**About this exercise:**
Rewrite the part of the pancreatic cancer article that opens with the words containing "University of Illinois Cancer" and closes with "pancreatic ductal adenocarcinoma.", putting "investigational compound" in place of "experimental compound".

**Passage for review:**

+++++

University of Illinois Cancer Center researchers have discovered a potential drug target for treating aggressive pancreatic cancer.
Their findings, detailed in Oncogene, showed that an experimental compound inhibited pancreatic cancer in mice, significantly extending their survival and reducing tumor growth in a mouse model of pancreatic ductal adenocarcinoma.
The data showed that the proteins MLK3 and MAP4K4 are overexpressed in pancreatic cancer cell lines and tumors. The research team was led by Endowed Professor Ajay Rana, PhD, director of research, and the first author, Sunil K. Singh, PhD, from the Department of Surgery at the University of Illinois at Chicago College of Medicine.
Building on the lab’s previous findings, the team planned to clarify the functions of the MAP4K4-MLK3 axis in pancreatic cancer models, according to Rana and Singh.
“Interestingly, the MAP4K4 expression positively correlates with pancreatic tumor grades and higher expression leads to a worse prognosis for patients. Inhibiting MAP4K4 signaling in pancreatic cancer cell lines often caused the cancer cell to undergo programmed cell death,” Rana explained. “This extended survival in mice with aggressive disease and points to a potential therapy for patients with pancreatic cancer.”

+++++

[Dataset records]

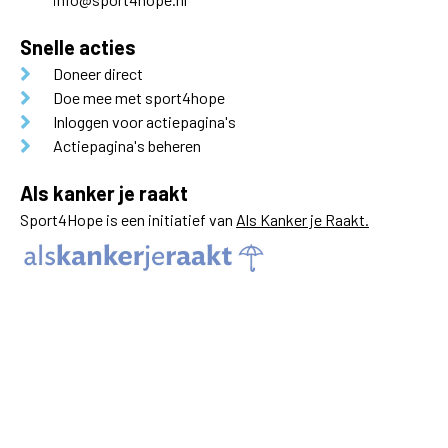
Snelle acties
Doneer direct
Doe mee met sport4hope
Inloggen voor actiepagina's
Actiepagina's beheren
Als kanker je raakt
Sport4Hope is een initiatief van
Als Kanker je Raakt.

+++++

**Output of the task:**
University of Illinois Cancer Center researchers have discovered a potential drug target for treating aggressive pancreatic cancer.
Their findings, detailed in Oncogene, showed that an investigational compound inhibited pancreatic cancer in mice, significantly extending their survival and reducing tumor growth in a mouse model of pancreatic ductal adenocarcinoma.